| Record extracts |

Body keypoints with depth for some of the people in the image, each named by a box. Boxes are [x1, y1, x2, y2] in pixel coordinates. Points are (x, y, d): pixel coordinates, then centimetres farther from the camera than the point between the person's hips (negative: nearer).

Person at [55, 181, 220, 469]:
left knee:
* * *
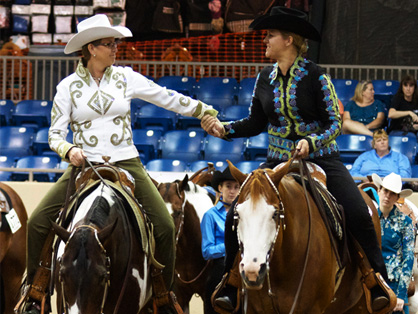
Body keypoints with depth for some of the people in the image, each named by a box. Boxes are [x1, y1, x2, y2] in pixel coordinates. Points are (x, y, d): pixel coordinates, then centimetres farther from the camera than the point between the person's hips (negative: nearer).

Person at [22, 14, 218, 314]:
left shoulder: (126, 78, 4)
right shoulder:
---
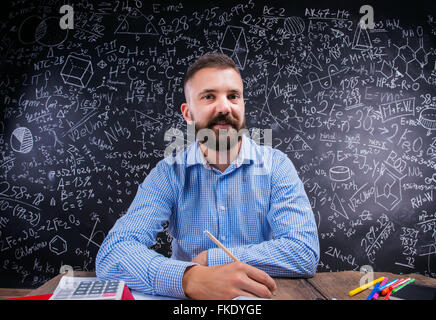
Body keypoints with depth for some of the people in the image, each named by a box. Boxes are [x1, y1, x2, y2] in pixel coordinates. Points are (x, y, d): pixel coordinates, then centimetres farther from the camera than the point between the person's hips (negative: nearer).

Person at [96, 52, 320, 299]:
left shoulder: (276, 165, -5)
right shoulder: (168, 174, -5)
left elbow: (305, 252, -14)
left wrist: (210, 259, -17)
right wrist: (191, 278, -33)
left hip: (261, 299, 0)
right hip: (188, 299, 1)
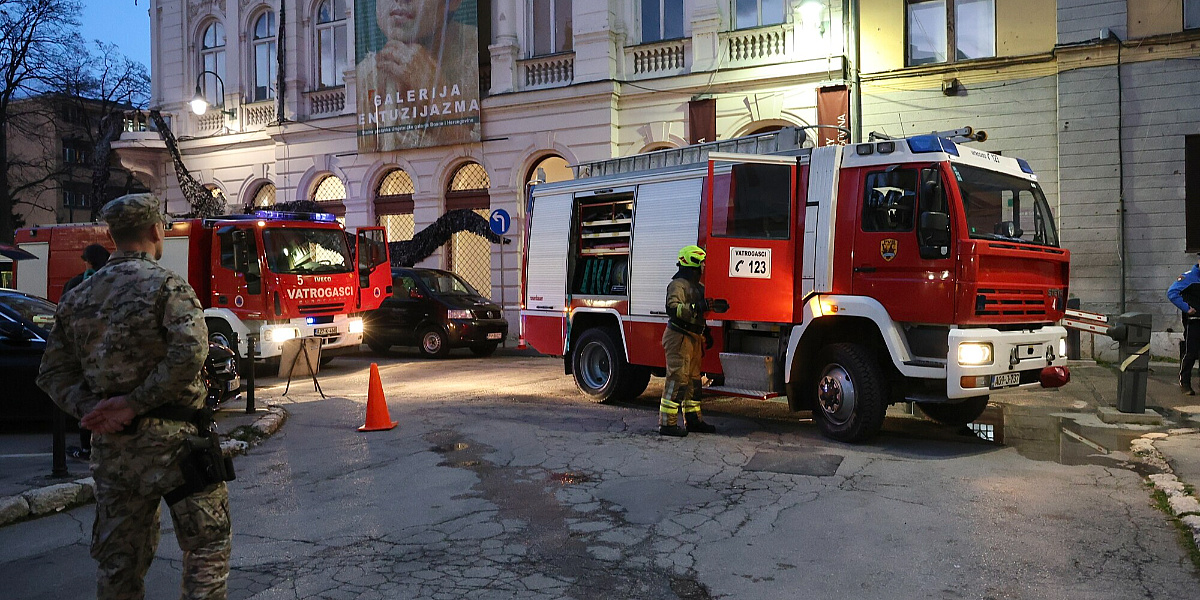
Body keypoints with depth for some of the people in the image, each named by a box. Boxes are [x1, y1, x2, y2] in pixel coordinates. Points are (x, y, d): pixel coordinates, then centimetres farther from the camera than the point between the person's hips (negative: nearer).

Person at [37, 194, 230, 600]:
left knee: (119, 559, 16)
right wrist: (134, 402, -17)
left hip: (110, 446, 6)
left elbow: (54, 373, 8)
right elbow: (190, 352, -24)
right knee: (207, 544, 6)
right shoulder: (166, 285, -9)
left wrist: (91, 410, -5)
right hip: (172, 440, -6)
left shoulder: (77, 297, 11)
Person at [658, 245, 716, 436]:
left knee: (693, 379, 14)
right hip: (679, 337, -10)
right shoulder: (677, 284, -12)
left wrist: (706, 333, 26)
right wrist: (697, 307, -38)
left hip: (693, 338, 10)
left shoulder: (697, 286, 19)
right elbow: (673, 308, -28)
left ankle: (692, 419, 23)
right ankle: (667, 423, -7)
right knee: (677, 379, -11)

| Goal of the exercise |
Within the material above, copy exactly the lines from the line that holds "right shoulder: (677, 284, -12)" up to and including the line that holds "right knee: (677, 379, -11)".

| Output |
right shoulder: (677, 284, -12)
left wrist: (706, 333, 26)
right wrist: (697, 307, -38)
left hip: (693, 338, 10)
left shoulder: (697, 286, 19)
right elbow: (673, 308, -28)
left ankle: (692, 419, 23)
right ankle: (667, 423, -7)
right knee: (677, 379, -11)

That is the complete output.